Now let’s look at the floodgates of heaven. What does it mean by that?


Read Genesis 1:6-8

The expanse, or the sky, was a hydrosphere, a bubble, a layer of water, that completely surrounded the earth. What would a hydrosphere like that do for the earth? What effect would it have?

This hydrosphere kept the earth at a constant, ideal temperature. It protected it the earth from UV rays and had other beneficial effects on the atmosphere of the earth.


Read Genesis 2:4-6

How was the earth being watered in the beginning? (By dew or streams from the earth.)

The Lord had not sent rain on the earth because all of that water was still up in the hydrosphere.


Read Genesis 7:11-12

When God sent the Great Flood, all the springs of the great deep, the ocean trenches that we talked about, and the floodgates of the heavens were opened. In other words, the expanse or the hydrosphere broke down and all that water that was surrounding the earth came falling down.

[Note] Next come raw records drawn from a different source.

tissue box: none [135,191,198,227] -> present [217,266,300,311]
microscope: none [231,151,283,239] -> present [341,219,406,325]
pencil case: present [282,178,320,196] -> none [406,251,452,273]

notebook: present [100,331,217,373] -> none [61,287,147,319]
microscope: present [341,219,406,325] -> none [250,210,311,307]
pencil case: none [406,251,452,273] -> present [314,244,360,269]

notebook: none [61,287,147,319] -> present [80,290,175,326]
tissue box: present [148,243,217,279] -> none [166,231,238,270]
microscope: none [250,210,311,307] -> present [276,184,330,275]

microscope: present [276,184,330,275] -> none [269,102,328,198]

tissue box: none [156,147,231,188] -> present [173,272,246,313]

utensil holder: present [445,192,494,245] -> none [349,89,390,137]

Let’s look at one of the effects that the breaking down of hydrosphere had on the lives of the people. Turn to Genesis 5. Call out some of the numbers that you see for people’s total lifespan in years. This is how long people lived before the Flood, or before the hydrosphere broke down.

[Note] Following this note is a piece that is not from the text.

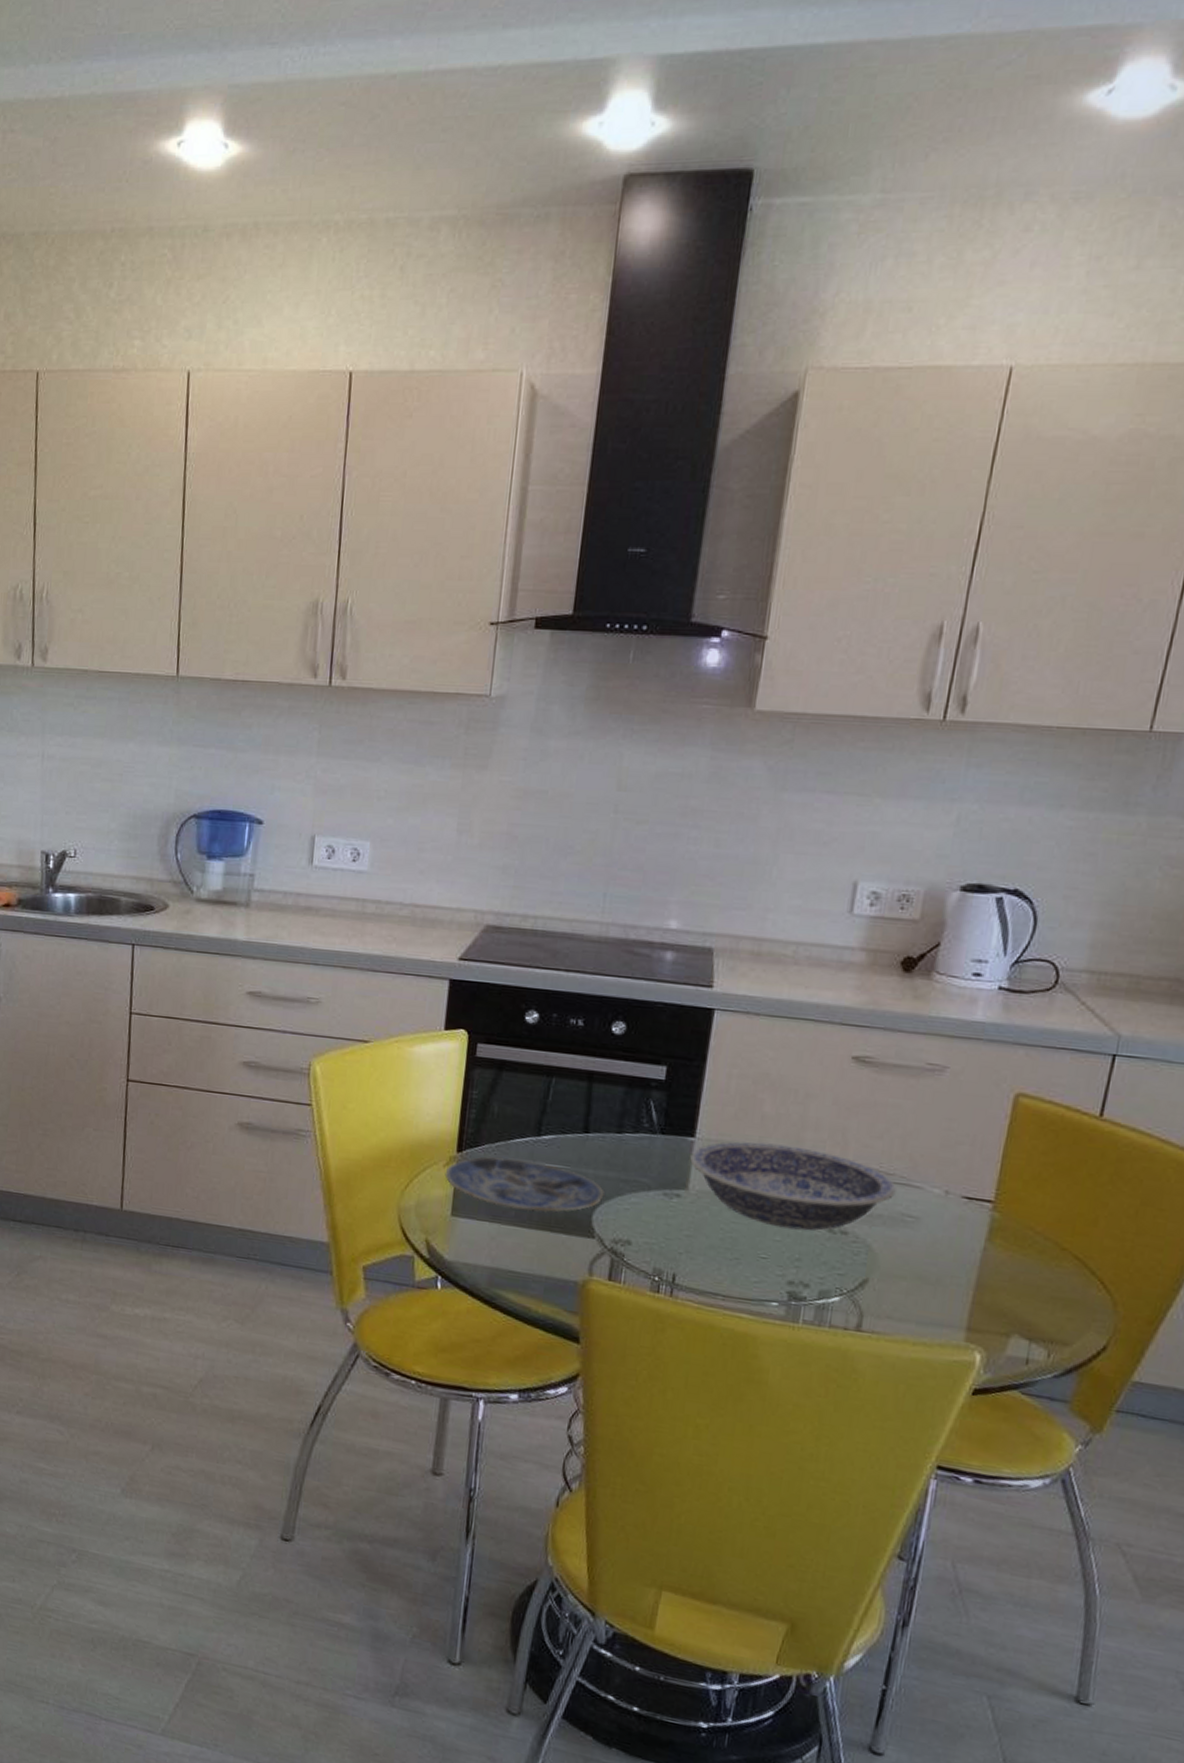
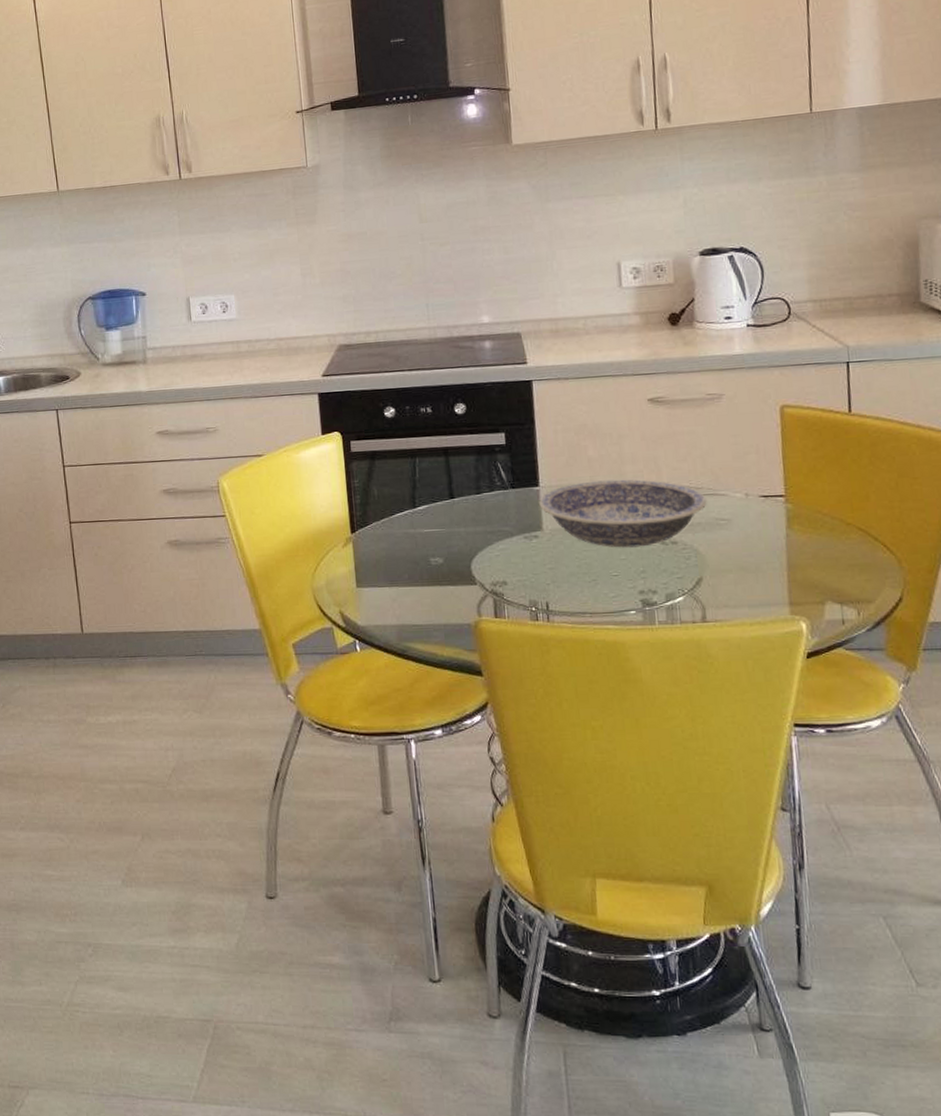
plate: present [444,1157,605,1212] -> none [344,530,477,573]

Before breaking down of the hydrosphere: 930, 912, 905, 910, 895, 800, 962, 969, 777.

Now turn to Genesis 11:10-26. What are the numbers, in order, that you see there?

After breaking down of the hydrosphere: 500, 403, 430, 209, 207, 200, 119

This is how long people were living after the hydrosphere broke down. You can see that the numbers go down after the breaking down of the hydrosphere. Something about this hydrosphere made the earth’s atmosphere better for us. Since the hydrosphere broke down, the earth’s atmosphere changed, and we started not living as long after that.

The hydrosphere affected our atmosphere. It is guessed that the breaking down of this extra layer of the earth’s atmosphere is what caused people to start living a shorter amount of time after the Flood.

I also said before that the hydrosphere kept the earth at a constant temperature. This means that there would have been no seasons before this hydrosphere broke down. But now, after the hydrosphere has been broken down, we do have seasons.


Read Genesis 8:22

Now there’s only one question left. We saw where all the water came from. It came up from underground exploding out of the ocean trenches, and it came down from the hydrosphere. But after the Flood, where did all that water go?

Some of the extra water from the Flood went back into the earth as groundwater. Some of it remains in the clouds. And some of it became the ice glaciers and then the ice caps at the north and south poles.